Method: This study used data from a large sample of veterans using VA healthcare during 1998-2001, who also completed the 1999 Large Health Survey of Veteran Enrollees, and who endorsed any past-month binge drinking (N=5,423). Survey data provided information on past-month binge drinking (drinking five or more drinks in one setting), past-month heavy drinking (binging five or more times), sociodemographic characteristics, and SF-36 physical and mental health summary measures. Administrative healthcare data provided information on the use of VA health services, as well as additional indicators of morbidity (drug use disorders, service-connected disability, past year inpatient stays). Initiation of SUD treatment was defined as receiving any inpatient or outpatient SUD treatment during 1999-2001. To help ensure only new episodes of SUD treatment were measured, individuals were excluded if they received SUD care in the 1998. We assessed the frequency of SUD treatment initiation, and bivariate and multivariate tests identified individual-level characteristics that were associated with initiating SUD treatment.
Results: Only 4.5% of veterans in this study with past-month binge drinking initiated specialty SUD treatment. Adjusted multivariate logistic regressions revealed that that being of older age (OR=.51, 95% CI=.35-.75) or elderly age (OR=.24, 95% CI=.13-.43), being employed (OR=.54, 95% CI=.33-.89), and having better mental health (OR=.97, 95% CI=.96-.98) significantly decreased the likelihood of receiving SUD treatment. Having a drug use disorder (OR=10.49, 95% CI=7.42-14.84), and meeting criteria for heavy drinking as compared to only binge drinking (OR=1.76, 95% CI=1.24-2.51) increased the likelihood of initiating SUD treatment. Race/ethnicity did not predict SUD treatment.

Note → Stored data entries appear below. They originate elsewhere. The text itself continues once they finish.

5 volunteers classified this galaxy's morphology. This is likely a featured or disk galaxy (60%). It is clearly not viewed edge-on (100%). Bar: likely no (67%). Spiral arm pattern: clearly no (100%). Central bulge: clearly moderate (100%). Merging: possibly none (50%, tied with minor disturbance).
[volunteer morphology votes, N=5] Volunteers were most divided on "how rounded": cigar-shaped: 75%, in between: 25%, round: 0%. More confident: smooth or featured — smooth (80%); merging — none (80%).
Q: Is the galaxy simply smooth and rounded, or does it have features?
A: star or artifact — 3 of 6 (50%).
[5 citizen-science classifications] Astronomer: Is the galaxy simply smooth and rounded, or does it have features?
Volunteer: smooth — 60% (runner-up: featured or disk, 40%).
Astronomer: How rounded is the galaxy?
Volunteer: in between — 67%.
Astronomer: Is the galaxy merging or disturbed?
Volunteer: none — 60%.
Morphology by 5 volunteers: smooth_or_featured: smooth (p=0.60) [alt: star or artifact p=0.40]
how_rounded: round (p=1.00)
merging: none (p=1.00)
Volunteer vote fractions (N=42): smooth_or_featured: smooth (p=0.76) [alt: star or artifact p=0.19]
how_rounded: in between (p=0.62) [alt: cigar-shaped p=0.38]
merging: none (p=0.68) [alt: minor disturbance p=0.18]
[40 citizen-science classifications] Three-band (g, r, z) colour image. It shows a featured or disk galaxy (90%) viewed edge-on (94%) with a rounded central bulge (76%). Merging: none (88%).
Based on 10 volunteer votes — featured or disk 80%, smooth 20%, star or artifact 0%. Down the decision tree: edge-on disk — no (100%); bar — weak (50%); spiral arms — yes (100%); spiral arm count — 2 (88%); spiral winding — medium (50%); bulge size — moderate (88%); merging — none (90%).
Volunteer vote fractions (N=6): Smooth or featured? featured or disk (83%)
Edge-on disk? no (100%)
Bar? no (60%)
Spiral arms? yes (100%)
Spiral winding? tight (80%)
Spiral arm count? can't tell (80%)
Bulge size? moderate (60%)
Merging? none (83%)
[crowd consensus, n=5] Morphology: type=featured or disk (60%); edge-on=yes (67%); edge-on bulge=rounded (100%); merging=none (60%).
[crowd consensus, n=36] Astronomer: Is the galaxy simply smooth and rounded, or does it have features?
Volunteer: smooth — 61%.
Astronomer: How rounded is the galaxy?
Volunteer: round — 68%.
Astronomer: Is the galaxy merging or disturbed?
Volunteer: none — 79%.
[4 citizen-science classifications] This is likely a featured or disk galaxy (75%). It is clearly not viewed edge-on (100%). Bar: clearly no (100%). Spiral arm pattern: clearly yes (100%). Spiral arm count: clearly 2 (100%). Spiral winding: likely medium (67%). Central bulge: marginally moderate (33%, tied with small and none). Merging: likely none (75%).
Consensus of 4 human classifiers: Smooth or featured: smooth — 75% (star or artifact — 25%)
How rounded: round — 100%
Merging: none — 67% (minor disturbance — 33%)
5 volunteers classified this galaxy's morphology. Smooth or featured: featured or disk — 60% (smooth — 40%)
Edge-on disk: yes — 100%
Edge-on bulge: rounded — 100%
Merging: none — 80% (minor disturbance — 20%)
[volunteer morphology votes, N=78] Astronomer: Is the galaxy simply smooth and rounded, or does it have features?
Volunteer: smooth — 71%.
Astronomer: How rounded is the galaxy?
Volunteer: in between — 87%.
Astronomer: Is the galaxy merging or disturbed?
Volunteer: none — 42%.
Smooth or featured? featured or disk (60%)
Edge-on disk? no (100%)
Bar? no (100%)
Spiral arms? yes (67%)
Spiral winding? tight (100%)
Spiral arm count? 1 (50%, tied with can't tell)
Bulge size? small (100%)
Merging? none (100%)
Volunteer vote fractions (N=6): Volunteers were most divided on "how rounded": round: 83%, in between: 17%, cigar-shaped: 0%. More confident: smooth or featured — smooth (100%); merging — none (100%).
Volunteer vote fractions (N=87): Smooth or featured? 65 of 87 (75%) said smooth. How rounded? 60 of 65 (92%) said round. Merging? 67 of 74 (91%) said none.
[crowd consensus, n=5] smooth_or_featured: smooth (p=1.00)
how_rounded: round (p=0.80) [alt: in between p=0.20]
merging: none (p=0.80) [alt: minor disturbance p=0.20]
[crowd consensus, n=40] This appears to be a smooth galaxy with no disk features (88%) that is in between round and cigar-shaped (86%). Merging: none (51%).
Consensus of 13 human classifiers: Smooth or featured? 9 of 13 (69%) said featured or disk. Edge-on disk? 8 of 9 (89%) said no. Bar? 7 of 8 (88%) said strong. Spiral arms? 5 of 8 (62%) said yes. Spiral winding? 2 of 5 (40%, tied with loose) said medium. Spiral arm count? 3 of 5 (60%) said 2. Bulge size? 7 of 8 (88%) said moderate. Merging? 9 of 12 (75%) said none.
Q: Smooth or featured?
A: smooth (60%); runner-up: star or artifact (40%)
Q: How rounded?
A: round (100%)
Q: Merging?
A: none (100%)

Conclusions and Implications: Very few veterans in this study with past-month binge drinking initiated SUD treatment. Treatment initiation was less common for older adults, suggesting that outreach efforts such as telephone interventions, home visits, family involvement, or transportation assistance could be indicated for this group. Additionally, employed veterans were less likely to initiate treatment. Future research should explore this relationship, as conflicting work schedules may contribute as a treatment barrier, and/or unemployment may be an alcohol-related problem that motivates treatment seeking. Recent national VA treatment initiatives include the integration of mental health care into primary care clinics, the expansion of specialty clinic hours, and monitoring the disposition of alcohol screenings. These initiatives will likely increase the number of binge drinkers who receive some sort of SUD interventions.